> _WHAT THE TASK ASKS_
Arrange every line of the listing into a Markdown table with the columns "Row" and "Line," skipping blank lines. Leave the pictures out of your answer.

[Opening MATERIALS PROVIDED section]

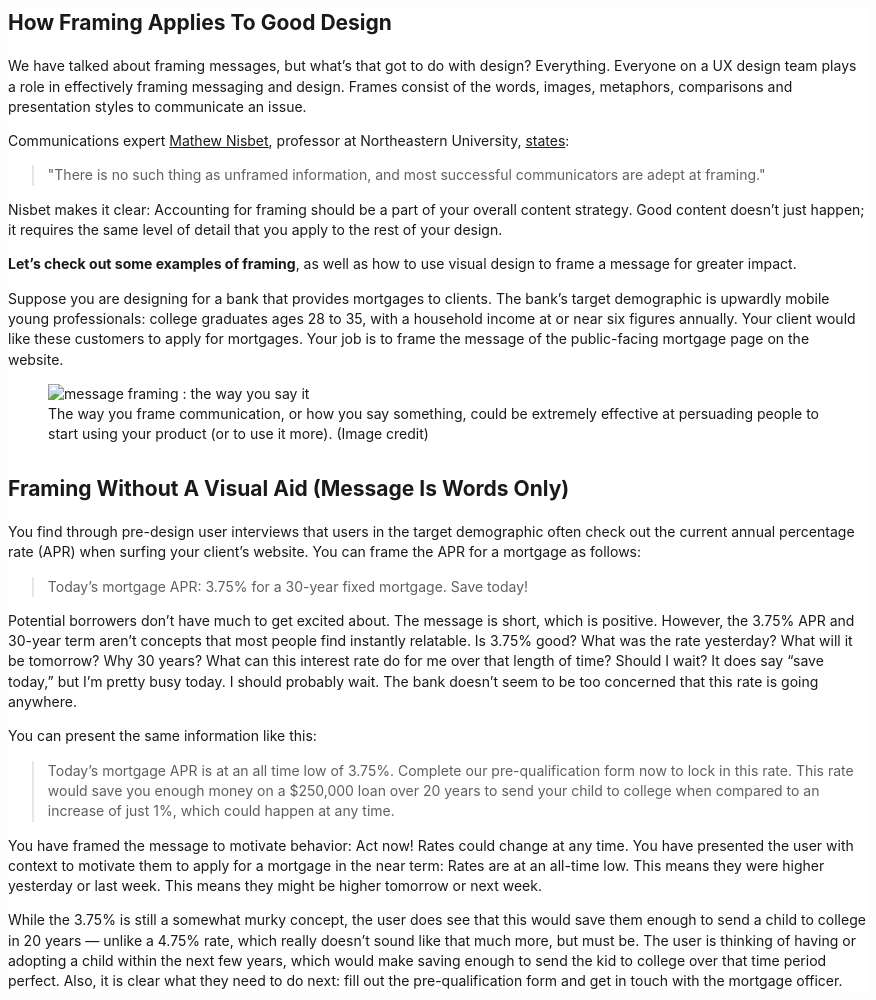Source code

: ## How Framing Applies To Good Design

We have talked about framing messages, but what’s that got to do with design? Everything. Everyone on a UX design team plays a role in effectively framing messaging and design. Frames consist of the words, images, metaphors, comparisons and presentation styles to communicate an issue.

Communications expert <a href="https://twitter.com/MCNisbet">Mathew Nisbet</a>, professor at Northeastern University, <a href="https://www.environmentmagazine.org/Archives/Back%20Issues/March-April%202009/Nisbet-full.html">states</a>:
<blockquote>"There is no such thing as unframed information, and most successful communicators are adept at framing."</blockquote>

Nisbet makes it clear: Accounting for framing should be a part of your overall content strategy. Good content doesn’t just happen; it requires the same level of detail that you apply to the rest of your design.</p>

<strong>Let’s check out some examples of framing</strong>, as well as how to use visual design to frame a message for greater impact.

Suppose you are designing for a bank that provides mortgages to clients. The bank’s target demographic is upwardly mobile young professionals: college graduates ages 28 to 35, with a household income at or near six figures annually. Your client would like these customers to apply for mortgages. Your job is to frame the message of the public-facing mortgage page on the website.</p>

<figure><img loading="lazy" decoding="async" title="The way you frame communication" src="https://archive.smashing.media/assets/344dbf88-fdf9-42bb-adb4-46f01eedd629/3551024b-95d1-4880-8eb9-d5624abf5f4b/the-way-you-say-it-opt.jpg" alt="message framing : the way you say it" width="500" height="339" /><figcaption>The way you frame communication, or how you say something, could be extremely effective at persuading people to start using your product (or to use it more). (Image credit)</figcaption></figure>

## Framing Without A Visual Aid (Message Is Words Only)

You find through pre-design user interviews that users in the target demographic often check out the current annual percentage rate (APR) when surfing your client’s website. You can frame the APR for a mortgage as follows:
<blockquote>Today’s mortgage APR: 3.75% for a 30-year fixed mortgage. Save today!</blockquote>

Potential borrowers don’t have much to get excited about. The message is short, which is positive. However, the 3.75% APR and 30-year term aren’t concepts that most people find instantly relatable. Is 3.75% good? What was the rate yesterday? What will it be tomorrow? Why 30 years? What can this interest rate do for me over that length of time? Should I wait? It does say “save today,” but I’m pretty busy today. I should probably wait. The bank doesn’t seem to be too concerned that this rate is going anywhere.

You can present the same information like this:
<blockquote>Today’s mortgage APR is at an all time low of 3.75%. Complete our pre-qualification form now to lock in this rate. This rate would save you enough money on a $250,000 loan over 20 years to send your child to college when compared to an increase of just 1%, which could happen at any time.</blockquote>

You have framed the message to motivate behavior: Act now! Rates could change at any time. You have presented the user with context to motivate them to apply for a mortgage in the near term: Rates are at an all-time low. This means they were higher yesterday or last week. This means they might be higher tomorrow or next week.

While the 3.75% is still a somewhat murky concept, the user does see that this would save them enough to send a child to college in 20 years — unlike a 4.75% rate, which really doesn’t sound like that much more, but must be. The user is thinking of having or adopting a child within the next few years, which would make saving enough to send the kid to college over that time period perfect. Also, it is clear what they need to do next: fill out the pre-qualification form and get in touch with the mortgage officer.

[Closing MATERIALS PROVIDED section]

> _SOLUTION FOR THIS PROBLEM_
| Row | Line |
|---|---|
| 1 | Source code |
| 2 | : ## How Framing Applies To Good Design |
| 3 | We have talked about framing messages, but what’s that got to do with design? Everything. Everyone on a UX design team plays a role in effectively framing messaging and design. Frames consist of the words, images, metaphors, comparisons and presentation styles to communicate an issue. |
| 4 | Communications expert <a href="https://twitter.com/MCNisbet">Mathew Nisbet</a>, professor at Northeastern University, <a href="https://www.environmentmagazine.org/Archives/Back%20Issues/March-April%202009/Nisbet-full.html">states</a>: |
| 5 | <blockquote>"There is no such thing as unframed information, and most successful communicators are adept at framing."</blockquote> |
| 6 | Nisbet makes it clear: Accounting for framing should be a part of your overall content strategy. Good content doesn’t just happen; it requires the same level of detail that you apply to the rest of your design.</p> |
| 7 | <strong>Let’s check out some examples of framing</strong>, as well as how to use visual design to frame a message for greater impact. |
| 8 | Suppose you are designing for a bank that provides mortgages to clients. The bank’s target demographic is upwardly mobile young professionals: college graduates ages 28 to 35, with a household income at or near six figures annually. Your client would like these customers to apply for mortgages. Your job is to frame the message of the public-facing mortgage page on the website.</p> |
| 9 | <figure><img loading="lazy" decoding="async" title="The way you frame communication" src="https://archive.smashing.media/assets/344dbf88-fdf9-42bb-adb4-46f01eedd629/3551024b-95d1-4880-8eb9-d5624abf5f4b/the-way-you-say-it-opt.jpg" alt="message framing : the way you say it" width="500" height="339" /><figcaption>The way you frame communication, or how you say something, could be extremely effective at persuading people to start using your product (or to use it more). (Image credit)</figcaption></figure> |
| 10 | ## Framing Without A Visual Aid (Message Is Words Only) |
| 11 | You find through pre-design user interviews that users in the target demographic often check out the current annual percentage rate (APR) when surfing your client’s website. You can frame the APR for a mortgage as follows: |
| 12 | <blockquote>Today’s mortgage APR: 3.75% for a 30-year fixed mortgage. Save today!</blockquote> |
| 13 | Potential borrowers don’t have much to get excited about. The message is short, which is positive. However, the 3.75% APR and 30-year term aren’t concepts that most people find instantly relatable. Is 3.75% good? What was the rate yesterday? What will it be tomorrow? Why 30 years? What can this interest rate do for me over that length of time? Should I wait? It does say “save today,” but I’m pretty busy today. I should probably wait. The bank doesn’t seem to be too concerned that this rate is going anywhere. |
| 14 | You can present the same information like this: |
| 15 | <blockquote>Today’s mortgage APR is at an all time low of 3.75%. Complete our pre-qualification form now to lock in this rate. This rate would save you enough money on a $250,000 loan over 20 years to send your child to college when compared to an increase of just 1%, which could happen at any time.</blockquote> |
| 16 | You have framed the message to motivate behavior: Act now! Rates could change at any time. You have presented the user with context to motivate them to apply for a mortgage in the near term: Rates are at an all-time low. This means they were higher yesterday or last week. This means they might be higher tomorrow or next week. |
| 17 | While the 3.75% is still a somewhat murky concept, the user does see that this would save them enough to send a child to college in 20 years — unlike a 4.75% rate, which really doesn’t sound like that much more, but must be. The user is thinking of having or adopting a child within the next few years, which would make saving enough to send the kid to college over that time period perfect. Also, it is clear what they need to do next: fill out the pre-qualification form and get in touch with the mortgage officer. |